Further, such a process would provide legal certainty for the undertaking as concerns its sustainability impacts, mitigating effectively the risks of unsustainability. As Lise Smit and Claire Bright point out in their 2020 paper ‘The concept of a “safe harbour” and mandatory human rights due diligence’, it is important that due diligence does not act as a safe harbour, i.e. that affected parties cannot file a lawsuit against the undertaking or its board, nor must it devolve into a box-ticking exercise. However, compliance with a thoughtfully formulated mandatory sustainability due diligence regime as suggested here, would serve as a defence for the undertaking and its board. This will increase the legal certainty for European business, while providing better access to justice for affected workers and communities.
Giving the competitive advantage to sustainability-oriented business
Currently, sustainability-oriented businesses have to compete with businesses that do not take the various requirements seriously, creating a highly uneven playing field. A level playing field for sustainability-oriented businesses would give them the competitive advantage and promote the development of sustainable business models with all its positive impacts for European society and economy, with knock-on effects for third countries. Mandatory sustainability due diligence for small and medium-sized enterprises (SMEs) would provide this legal certainty also for them. Conversely, excluding undertakings under a certain threshold would mean taking opportunities away from SMEs, which constitute a significant part of the European economy.

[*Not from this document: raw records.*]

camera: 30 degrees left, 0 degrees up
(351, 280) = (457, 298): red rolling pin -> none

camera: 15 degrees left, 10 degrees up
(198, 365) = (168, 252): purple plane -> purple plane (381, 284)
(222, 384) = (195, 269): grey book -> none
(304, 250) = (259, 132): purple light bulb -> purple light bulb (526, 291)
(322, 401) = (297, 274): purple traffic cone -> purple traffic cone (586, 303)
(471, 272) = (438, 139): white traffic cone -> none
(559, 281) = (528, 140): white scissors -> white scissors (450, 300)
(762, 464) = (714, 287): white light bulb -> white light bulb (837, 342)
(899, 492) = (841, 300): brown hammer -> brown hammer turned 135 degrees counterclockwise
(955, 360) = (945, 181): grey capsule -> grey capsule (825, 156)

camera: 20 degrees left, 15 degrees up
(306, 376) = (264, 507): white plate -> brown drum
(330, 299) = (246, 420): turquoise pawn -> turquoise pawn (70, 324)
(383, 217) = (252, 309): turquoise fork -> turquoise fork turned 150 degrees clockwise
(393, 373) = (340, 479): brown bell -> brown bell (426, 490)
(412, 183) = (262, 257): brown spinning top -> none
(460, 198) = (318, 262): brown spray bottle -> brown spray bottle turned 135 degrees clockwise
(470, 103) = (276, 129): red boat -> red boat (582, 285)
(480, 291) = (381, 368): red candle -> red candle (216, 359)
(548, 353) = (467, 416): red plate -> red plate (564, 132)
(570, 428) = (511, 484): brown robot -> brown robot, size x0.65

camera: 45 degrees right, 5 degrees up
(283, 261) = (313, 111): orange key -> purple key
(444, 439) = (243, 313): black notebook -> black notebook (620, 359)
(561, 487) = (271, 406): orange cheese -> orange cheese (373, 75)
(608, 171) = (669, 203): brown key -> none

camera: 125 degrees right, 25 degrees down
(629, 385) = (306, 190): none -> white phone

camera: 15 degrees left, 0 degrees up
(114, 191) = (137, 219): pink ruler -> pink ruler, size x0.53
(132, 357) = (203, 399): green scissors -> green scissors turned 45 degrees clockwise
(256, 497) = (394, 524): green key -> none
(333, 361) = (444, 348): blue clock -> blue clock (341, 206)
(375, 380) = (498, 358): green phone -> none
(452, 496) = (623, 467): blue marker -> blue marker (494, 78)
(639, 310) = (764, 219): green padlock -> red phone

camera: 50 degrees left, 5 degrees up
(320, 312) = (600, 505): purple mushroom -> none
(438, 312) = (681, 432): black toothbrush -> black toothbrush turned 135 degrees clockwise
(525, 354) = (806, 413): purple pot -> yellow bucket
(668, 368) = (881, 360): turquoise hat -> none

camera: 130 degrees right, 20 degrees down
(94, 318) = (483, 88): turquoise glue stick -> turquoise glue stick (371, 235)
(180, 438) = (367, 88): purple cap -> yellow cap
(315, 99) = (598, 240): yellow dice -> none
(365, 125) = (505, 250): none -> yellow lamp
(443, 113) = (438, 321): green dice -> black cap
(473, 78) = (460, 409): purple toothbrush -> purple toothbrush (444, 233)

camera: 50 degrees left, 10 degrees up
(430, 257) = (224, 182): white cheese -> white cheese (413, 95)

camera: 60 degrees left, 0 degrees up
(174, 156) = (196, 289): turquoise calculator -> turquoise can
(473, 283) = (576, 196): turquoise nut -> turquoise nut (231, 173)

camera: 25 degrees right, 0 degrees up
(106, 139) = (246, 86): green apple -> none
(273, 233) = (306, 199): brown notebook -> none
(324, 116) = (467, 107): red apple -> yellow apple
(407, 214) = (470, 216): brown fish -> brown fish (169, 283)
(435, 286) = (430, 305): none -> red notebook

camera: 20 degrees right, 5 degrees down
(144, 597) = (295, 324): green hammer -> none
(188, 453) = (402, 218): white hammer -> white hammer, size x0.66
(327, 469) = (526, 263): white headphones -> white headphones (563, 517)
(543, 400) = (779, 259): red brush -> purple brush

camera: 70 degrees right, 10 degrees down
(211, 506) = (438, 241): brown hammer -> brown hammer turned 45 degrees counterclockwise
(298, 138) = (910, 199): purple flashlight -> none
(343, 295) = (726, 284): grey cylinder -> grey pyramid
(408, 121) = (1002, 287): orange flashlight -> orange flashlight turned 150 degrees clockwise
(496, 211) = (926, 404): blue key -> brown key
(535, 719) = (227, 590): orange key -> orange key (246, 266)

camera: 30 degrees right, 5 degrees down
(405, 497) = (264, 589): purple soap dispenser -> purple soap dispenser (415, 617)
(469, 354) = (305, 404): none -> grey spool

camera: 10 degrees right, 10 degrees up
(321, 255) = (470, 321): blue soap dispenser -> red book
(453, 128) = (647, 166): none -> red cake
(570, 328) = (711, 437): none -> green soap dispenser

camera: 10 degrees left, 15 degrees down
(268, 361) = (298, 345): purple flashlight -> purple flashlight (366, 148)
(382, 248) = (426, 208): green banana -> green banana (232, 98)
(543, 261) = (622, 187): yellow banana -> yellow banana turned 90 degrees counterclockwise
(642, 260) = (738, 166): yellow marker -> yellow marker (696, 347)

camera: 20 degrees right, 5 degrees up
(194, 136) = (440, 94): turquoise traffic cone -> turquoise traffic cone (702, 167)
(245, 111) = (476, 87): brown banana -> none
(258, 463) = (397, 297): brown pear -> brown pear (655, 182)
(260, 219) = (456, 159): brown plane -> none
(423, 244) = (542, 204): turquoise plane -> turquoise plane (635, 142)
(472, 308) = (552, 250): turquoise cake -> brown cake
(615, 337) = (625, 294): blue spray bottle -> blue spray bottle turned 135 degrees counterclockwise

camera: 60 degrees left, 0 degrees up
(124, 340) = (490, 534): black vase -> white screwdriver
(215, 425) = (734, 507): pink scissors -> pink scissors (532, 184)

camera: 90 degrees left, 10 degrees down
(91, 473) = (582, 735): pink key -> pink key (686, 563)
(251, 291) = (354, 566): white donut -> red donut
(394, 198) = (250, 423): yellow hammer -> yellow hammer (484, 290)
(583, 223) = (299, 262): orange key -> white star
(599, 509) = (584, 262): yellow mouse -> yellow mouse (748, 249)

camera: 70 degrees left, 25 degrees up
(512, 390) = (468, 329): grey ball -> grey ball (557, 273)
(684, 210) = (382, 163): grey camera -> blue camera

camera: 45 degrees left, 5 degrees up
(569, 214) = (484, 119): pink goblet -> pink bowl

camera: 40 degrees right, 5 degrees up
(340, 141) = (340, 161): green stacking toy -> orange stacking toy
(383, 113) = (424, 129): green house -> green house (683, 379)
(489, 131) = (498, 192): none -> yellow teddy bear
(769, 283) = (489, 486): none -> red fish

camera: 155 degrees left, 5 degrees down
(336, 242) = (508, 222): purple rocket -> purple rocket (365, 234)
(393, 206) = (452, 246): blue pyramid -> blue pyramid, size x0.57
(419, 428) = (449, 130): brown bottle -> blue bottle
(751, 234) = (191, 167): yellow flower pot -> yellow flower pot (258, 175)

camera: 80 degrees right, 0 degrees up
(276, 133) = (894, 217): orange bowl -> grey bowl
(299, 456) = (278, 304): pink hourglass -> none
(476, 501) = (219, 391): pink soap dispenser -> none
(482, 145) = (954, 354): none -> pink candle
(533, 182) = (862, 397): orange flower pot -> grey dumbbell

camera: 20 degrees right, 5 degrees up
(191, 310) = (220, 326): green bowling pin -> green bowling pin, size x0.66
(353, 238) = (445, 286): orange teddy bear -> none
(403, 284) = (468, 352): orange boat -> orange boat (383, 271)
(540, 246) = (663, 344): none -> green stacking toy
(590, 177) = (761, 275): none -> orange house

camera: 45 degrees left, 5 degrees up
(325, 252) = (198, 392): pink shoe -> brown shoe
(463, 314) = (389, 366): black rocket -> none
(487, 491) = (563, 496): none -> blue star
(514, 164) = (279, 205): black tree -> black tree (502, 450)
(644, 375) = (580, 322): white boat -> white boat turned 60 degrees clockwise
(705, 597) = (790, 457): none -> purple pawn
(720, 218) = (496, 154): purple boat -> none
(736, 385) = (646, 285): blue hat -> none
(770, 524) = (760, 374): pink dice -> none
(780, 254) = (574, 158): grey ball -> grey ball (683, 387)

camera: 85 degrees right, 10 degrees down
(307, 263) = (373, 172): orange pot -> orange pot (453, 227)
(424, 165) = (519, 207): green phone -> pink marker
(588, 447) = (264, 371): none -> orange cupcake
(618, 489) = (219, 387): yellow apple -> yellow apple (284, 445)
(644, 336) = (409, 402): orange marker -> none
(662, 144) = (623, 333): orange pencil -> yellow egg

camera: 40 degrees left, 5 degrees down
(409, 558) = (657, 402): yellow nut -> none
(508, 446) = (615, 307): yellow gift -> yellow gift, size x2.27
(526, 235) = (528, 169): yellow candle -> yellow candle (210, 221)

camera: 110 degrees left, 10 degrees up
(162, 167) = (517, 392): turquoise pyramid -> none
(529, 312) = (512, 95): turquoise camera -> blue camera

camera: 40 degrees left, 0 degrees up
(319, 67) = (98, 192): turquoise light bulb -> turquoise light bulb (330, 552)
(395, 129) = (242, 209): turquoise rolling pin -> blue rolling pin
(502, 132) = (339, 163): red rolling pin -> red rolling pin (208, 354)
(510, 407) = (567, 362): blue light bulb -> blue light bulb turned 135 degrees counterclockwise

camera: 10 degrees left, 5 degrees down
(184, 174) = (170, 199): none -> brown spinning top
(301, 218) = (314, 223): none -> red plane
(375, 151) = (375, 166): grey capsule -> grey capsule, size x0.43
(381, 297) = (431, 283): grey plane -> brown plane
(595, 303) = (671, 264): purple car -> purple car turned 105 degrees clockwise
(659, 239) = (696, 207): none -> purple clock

Securing a sustainable future for all
The European Commission has through its EU Green Deal signalled an unprecedented broad and ambitious approach towards transitioning to a sustainable future. Mandatory sustainability due diligence as a duty for corporate boards is key to achieving the relevance and reliability of information from businesses. Relevant and reliable information is currently the missing link in the EU’s Sustainable Finance initiative. Providing such information will give sustainability-oriented investors and investees the level playing that they are asking for. Integrating sustainability into corporate governance in this way also provides a better basis for Sustainable Public Procurement, and resonates with and strengthens the EU’s Circular Economy initiative. It is high time to put into place such a crucial piece of the jigsaw puzzle of sustainability.
This blog post is based on the Oslo Company Law Group’s submission to the European Commission’s consultation on Sustainable Corporate Governance, which in turn draws on the SMART Project results, notably its reform proposals for EU company law and corporate governance.